Ahh; and yes, in that case, we need to understand psychology here. Those with a know how to do it, will they really be “bitcoin enthusiasts” as Gordon presumes? Or, will they be power hungry trolls from another economic model entering the bitcoin mining for their own sake? And that is where all the questions on the Cornell paper or even any other possible “adversarial mining strategy” must focus. Can bitcoiners truly presume everyone playing the game has the game itself as their motivator [as chess players do]? Or, is there a chance that some playing the game are game hackers.
And I suggest that a presumption of hackers is a valid presumption which is ES’s position; thus making at least their model of a one-off game a valid model. Whether the model is that 51% of the players are hackers, 33.3% are hackers, or less, it still centers around the question, are any game hackers playing?
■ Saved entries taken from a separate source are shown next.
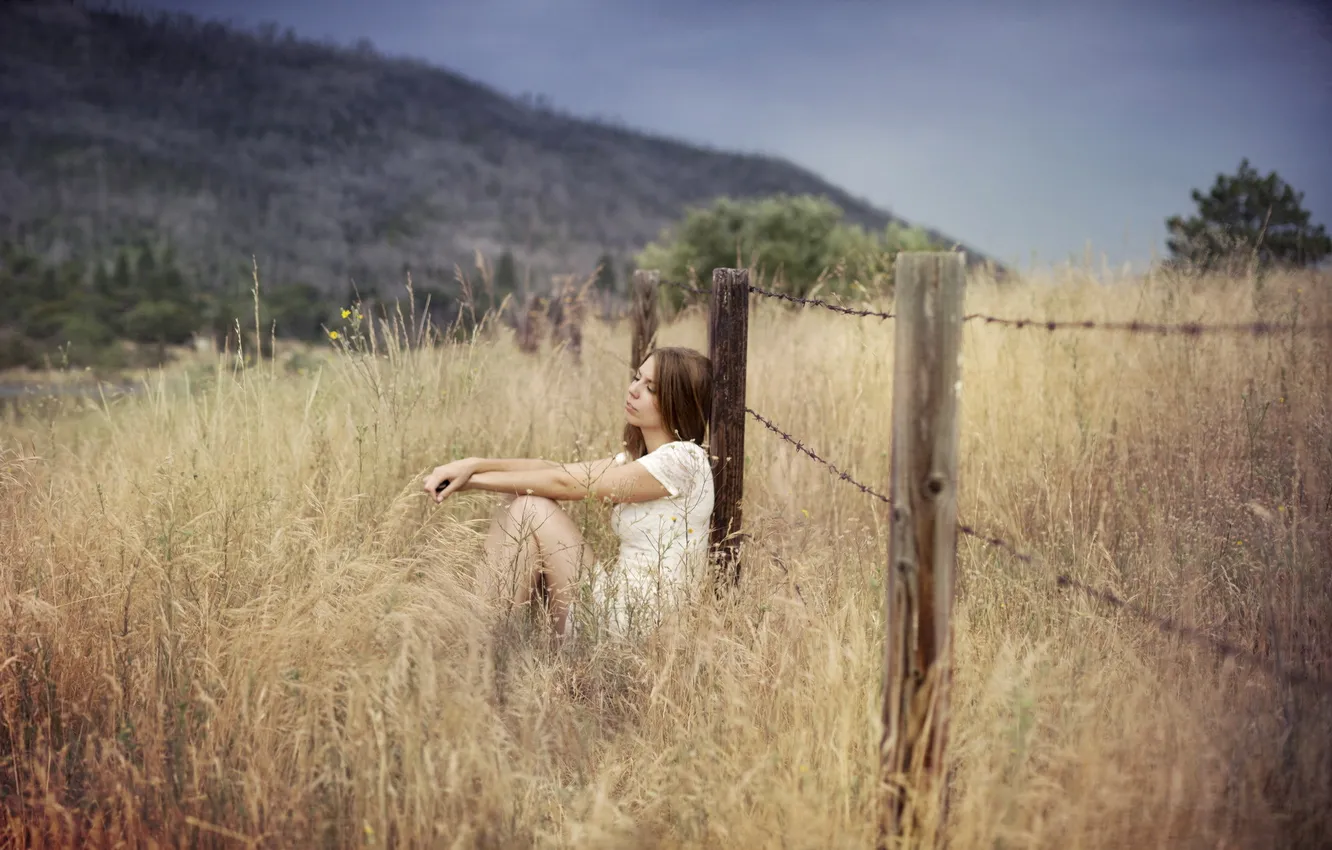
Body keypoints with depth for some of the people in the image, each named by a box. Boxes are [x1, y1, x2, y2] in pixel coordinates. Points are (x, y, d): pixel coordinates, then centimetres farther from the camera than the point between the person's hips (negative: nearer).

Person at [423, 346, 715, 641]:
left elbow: (565, 483, -13)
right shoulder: (638, 459, 15)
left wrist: (474, 480, -6)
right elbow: (555, 468, 5)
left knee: (529, 509, -10)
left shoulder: (682, 459, -14)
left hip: (628, 623, -9)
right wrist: (475, 464, -9)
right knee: (517, 507, 2)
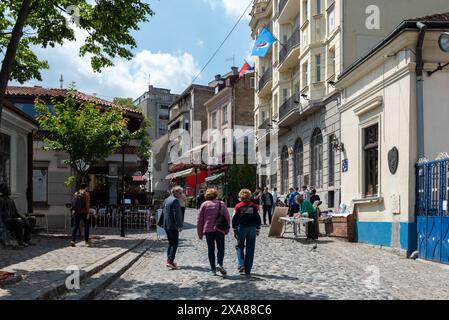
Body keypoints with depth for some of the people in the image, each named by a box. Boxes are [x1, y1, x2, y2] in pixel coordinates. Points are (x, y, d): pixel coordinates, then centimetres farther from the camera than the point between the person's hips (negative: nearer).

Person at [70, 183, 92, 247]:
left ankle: (73, 240, -12)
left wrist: (73, 210, 13)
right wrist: (88, 213, -11)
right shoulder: (86, 194, -7)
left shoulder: (76, 193, 7)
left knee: (75, 226, 1)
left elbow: (73, 203, 6)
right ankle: (86, 240, 21)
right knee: (86, 226, 13)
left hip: (76, 212, 3)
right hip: (84, 212, -3)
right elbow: (87, 204, -13)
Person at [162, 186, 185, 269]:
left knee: (170, 243, 17)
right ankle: (170, 261, -11)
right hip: (173, 226, -9)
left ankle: (169, 260, 18)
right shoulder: (175, 201, -15)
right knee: (175, 243, -5)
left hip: (166, 225, 9)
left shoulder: (167, 200, 14)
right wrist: (179, 226, -18)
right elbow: (176, 214, -19)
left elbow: (163, 212, 20)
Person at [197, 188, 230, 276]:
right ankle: (219, 264, -16)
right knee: (220, 248, 7)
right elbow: (227, 217, 3)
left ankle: (213, 269, 5)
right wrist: (226, 230, 12)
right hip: (219, 230, 0)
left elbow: (199, 220, 3)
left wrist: (200, 233, 9)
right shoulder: (221, 204, 5)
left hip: (208, 230, 0)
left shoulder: (204, 205, 4)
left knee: (211, 249, 8)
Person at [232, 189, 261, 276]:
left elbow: (234, 219, -2)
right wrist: (258, 229, 12)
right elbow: (258, 218, 3)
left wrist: (235, 230, 6)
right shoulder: (254, 206, 2)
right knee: (250, 249, 7)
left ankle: (241, 266, -4)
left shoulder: (238, 206, -2)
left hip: (241, 228, -1)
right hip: (252, 228, 1)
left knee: (240, 247, 13)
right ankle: (248, 270, 8)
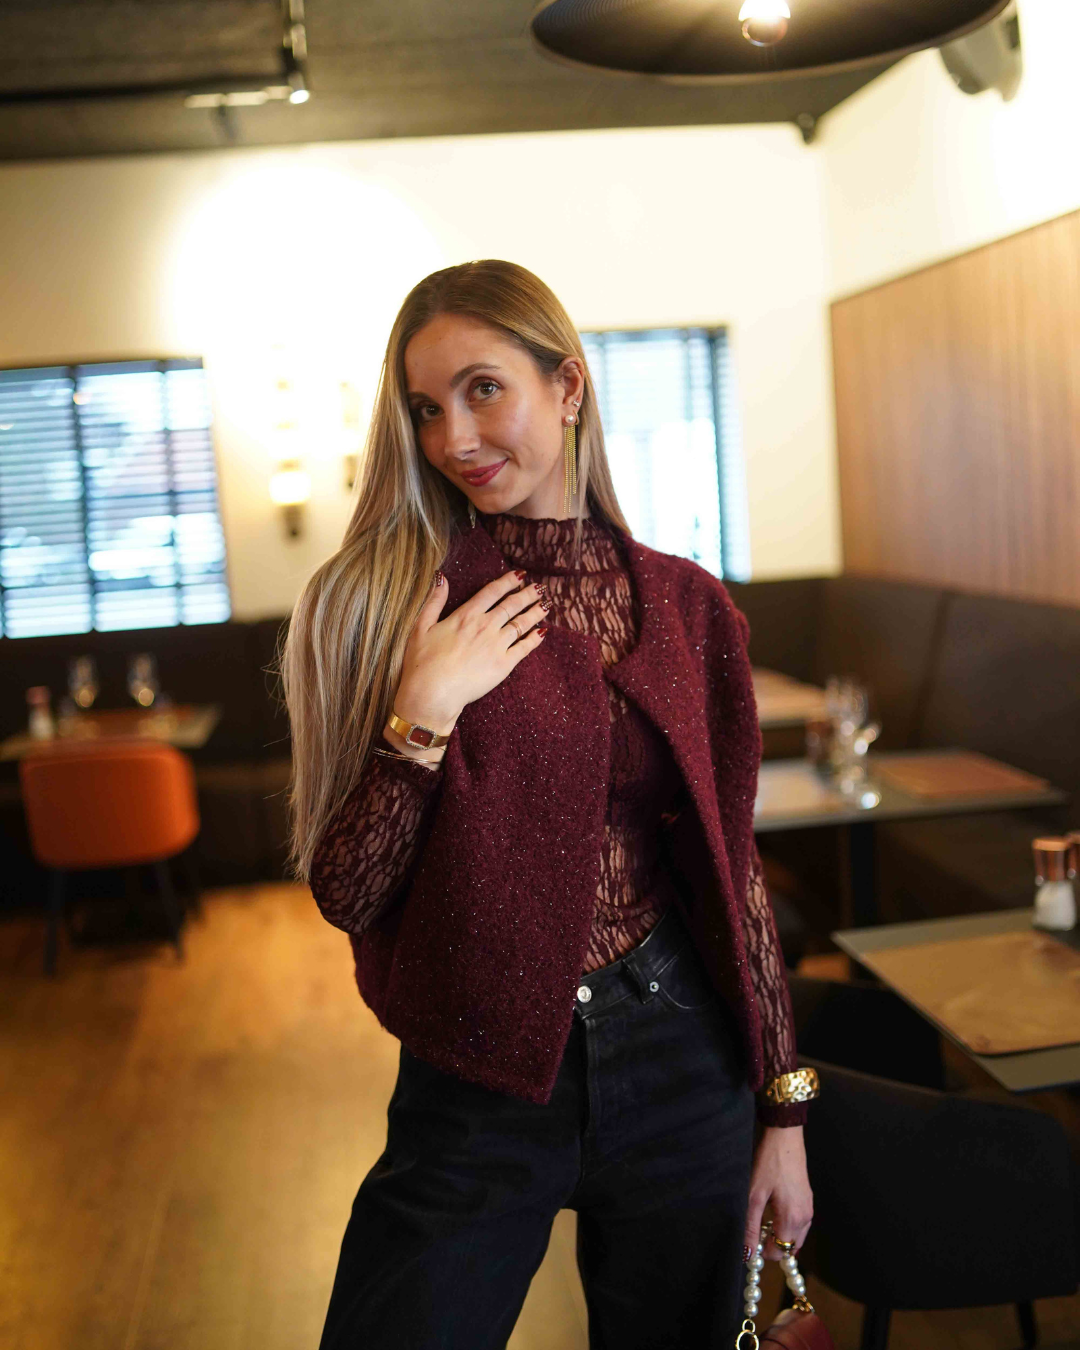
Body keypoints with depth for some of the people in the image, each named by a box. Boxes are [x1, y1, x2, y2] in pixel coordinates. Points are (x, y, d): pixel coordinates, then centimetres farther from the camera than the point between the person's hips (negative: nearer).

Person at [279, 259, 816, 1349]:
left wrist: (784, 1110, 5)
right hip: (475, 1088, -2)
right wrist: (422, 716, -21)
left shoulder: (683, 603, -1)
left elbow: (732, 861, 4)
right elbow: (342, 894, -7)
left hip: (680, 1064, 2)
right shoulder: (381, 598, -7)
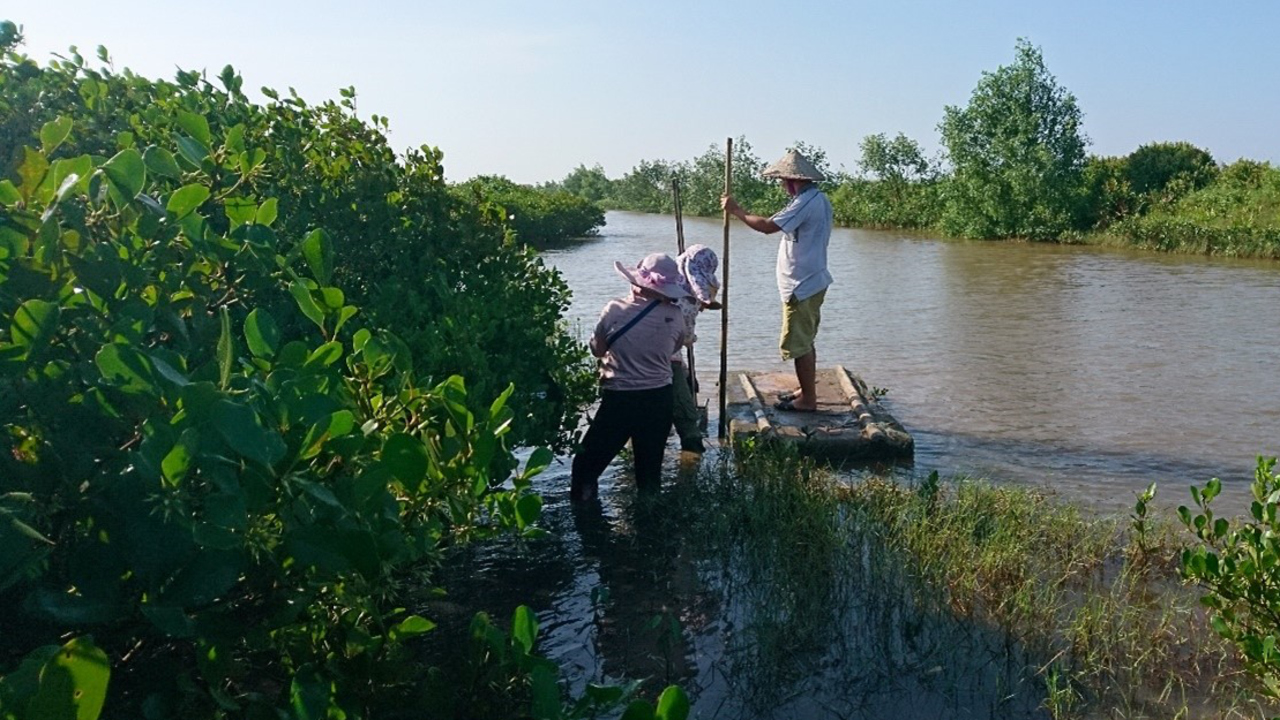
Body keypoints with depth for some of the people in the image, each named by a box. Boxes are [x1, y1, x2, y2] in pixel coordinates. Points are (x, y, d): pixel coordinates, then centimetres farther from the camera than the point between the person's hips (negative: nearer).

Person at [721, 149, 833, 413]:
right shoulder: (819, 198, 11)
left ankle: (808, 400, 4)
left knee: (798, 344, -3)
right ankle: (806, 391, 28)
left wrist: (736, 210, -16)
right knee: (805, 341, 18)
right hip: (812, 281, 10)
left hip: (801, 287, -10)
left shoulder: (805, 202, -21)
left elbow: (768, 226, -26)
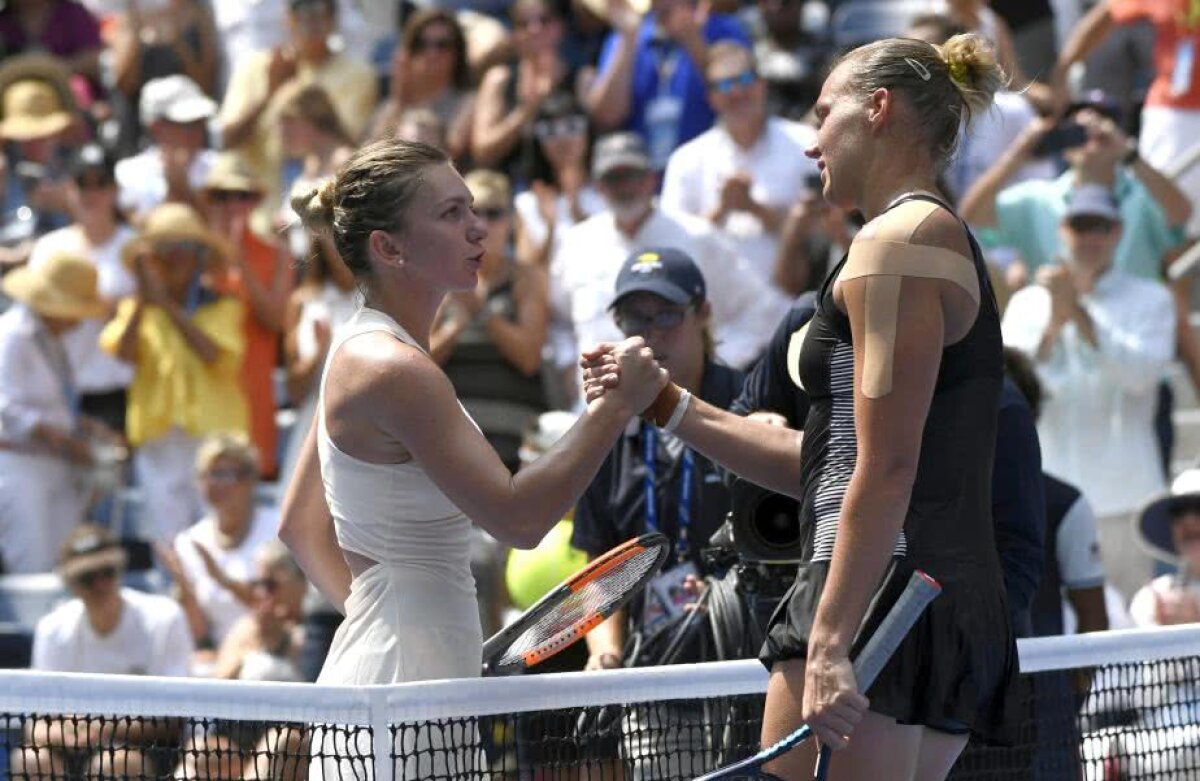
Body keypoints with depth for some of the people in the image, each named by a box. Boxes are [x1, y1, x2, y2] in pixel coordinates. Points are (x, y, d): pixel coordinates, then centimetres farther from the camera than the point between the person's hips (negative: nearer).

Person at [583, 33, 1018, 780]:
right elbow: (828, 464, 21)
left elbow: (887, 471, -17)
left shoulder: (896, 240, -7)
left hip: (881, 599, -10)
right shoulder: (946, 240, 22)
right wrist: (668, 406, 22)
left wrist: (830, 643, -22)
So long as Bitcoins can be traded like any other currency to any other recognized currency in the world (be it US Dollars or Chinese Renminbi [where I see the world more likely going toward]) there is a heavy incentive for adversarial mining that is NOT bitcoin enthusiastic. In other words there is a high possibility there will be those who enter the game simply to win it once and then leave with all the power granted to them in another economic currency. They may even enter the game a second or third time etc.; but it will always be only to the extent that they can profit with power in another economic domain. My knowledge of psychology tells me there WILL be game hackers if they find that they can profit; that leaves the questions as only how many hackers does it take to profit, and can they coalesce together, and as such be successful at their hacking attempt.
Of course, it also sures up my mind on the bitcoin enthusiasts themselves; they are also hackers, they are economic hackers, they are playing a game of trying to get their own work to be more profitable by pushing their own currency compared to other global curacies. Bitcoin mining truly is “a game for rich young boys to play.”